Work request: Reproduce the following data line by line without altering any wording or figures, and leave out the pictures.
====
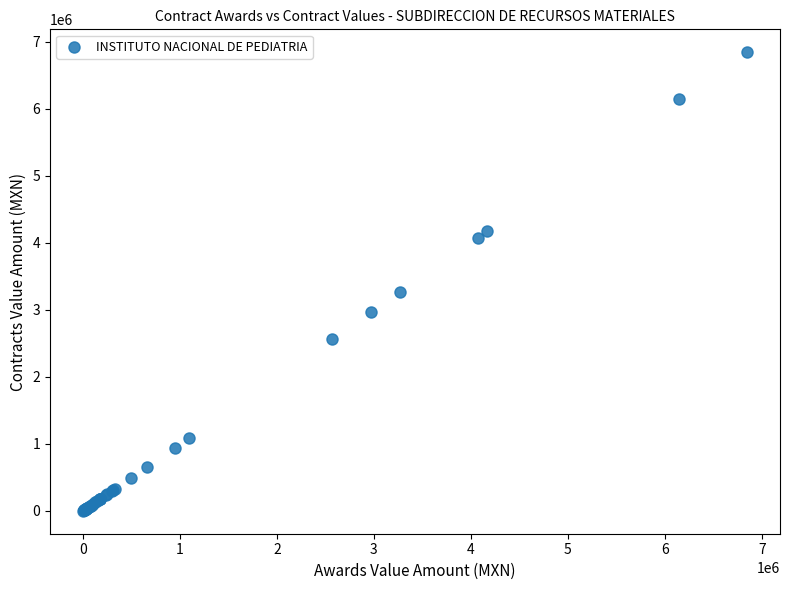

What Y value in the scatter plot is closest to 3423716?

3269067.8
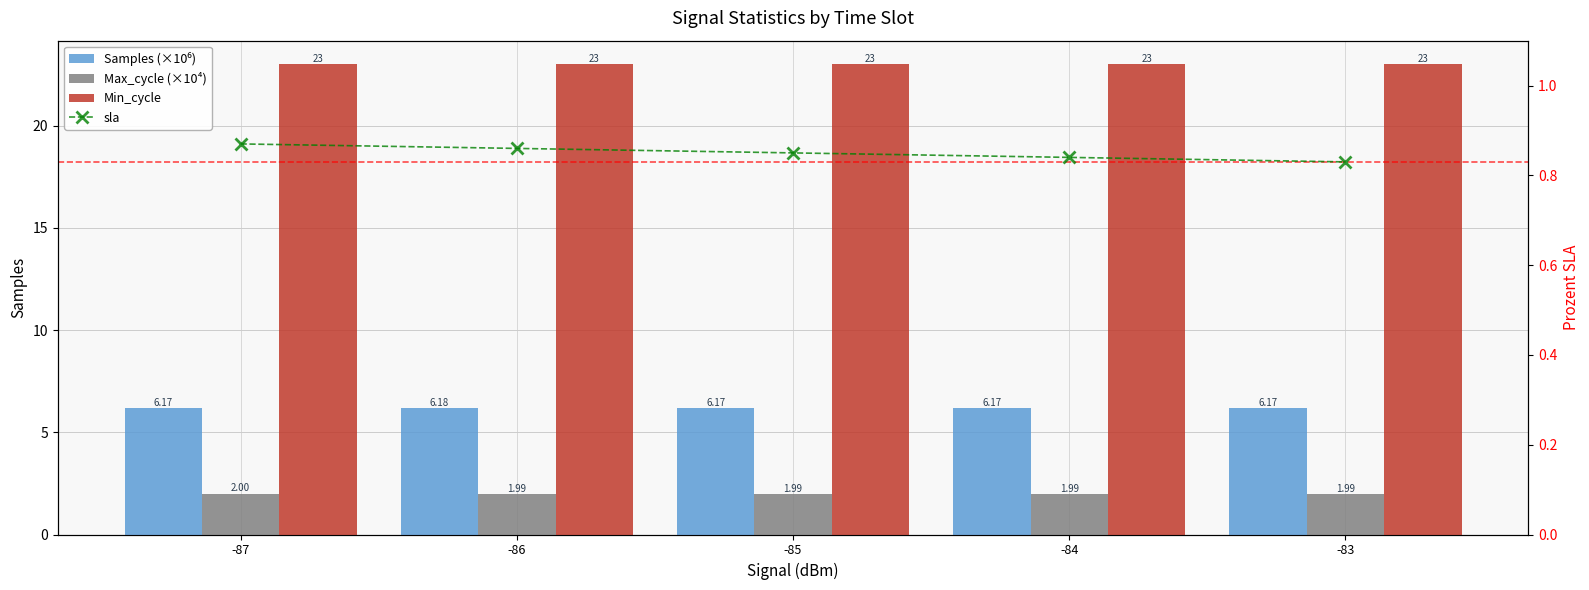

What is the value of the Min_cycle bar at the 1st from the left?

23.0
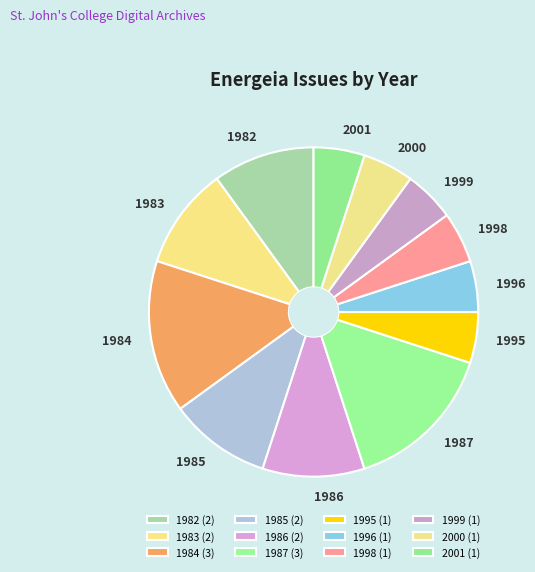

Is it true that 1984 is 15% of the pie?

True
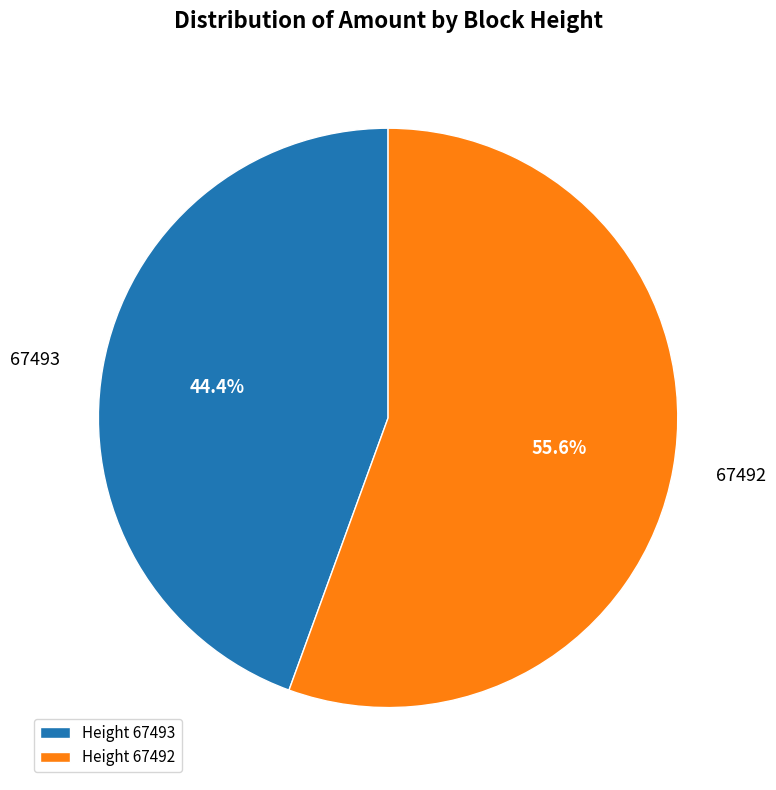

Approximately how many times larger is the value at Height 67493 compared to Height 67492?

0.8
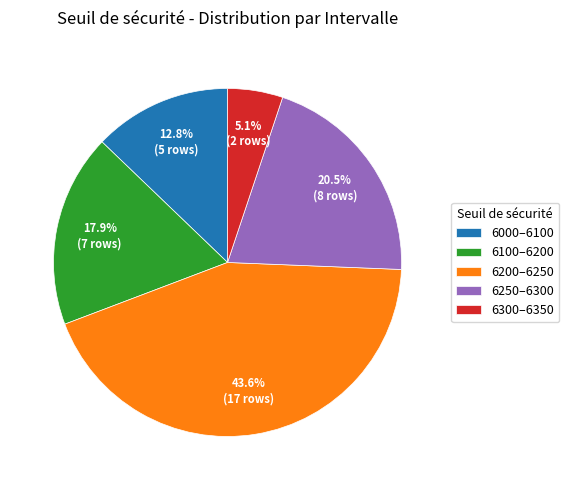

What percentage do 6200–6250 and 6300–6350 together represent?

48.7%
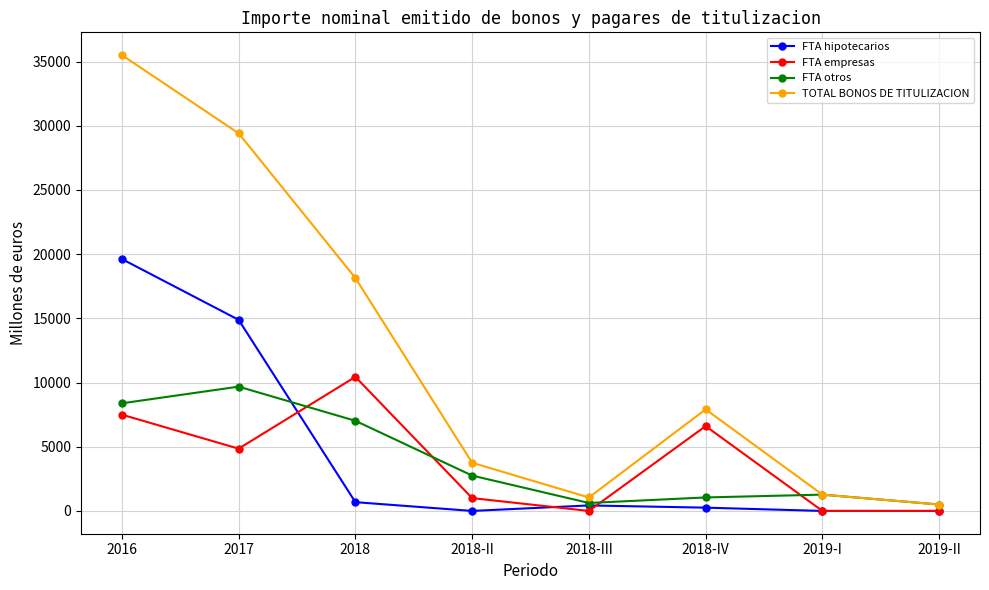

Rank the series at 2018 from lowest to highest value.

FTA hipotecarios, FTA otros, FTA empresas, TOTAL BONOS DE TITULIZACION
====
Expected output:
What Y value in the scatter plot is closest to 3423716?

3269067.8

What is the value of the Min_cycle bar at the 1st from the left?

23.0

Is it true that 1984 is 15% of the pie?

True

Approximately how many times larger is the value at Height 67493 compared to Height 67492?

0.8

What percentage do 6200–6250 and 6300–6350 together represent?

48.7%

Rank the series at 2018 from lowest to highest value.

FTA hipotecarios, FTA otros, FTA empresas, TOTAL BONOS DE TITULIZACION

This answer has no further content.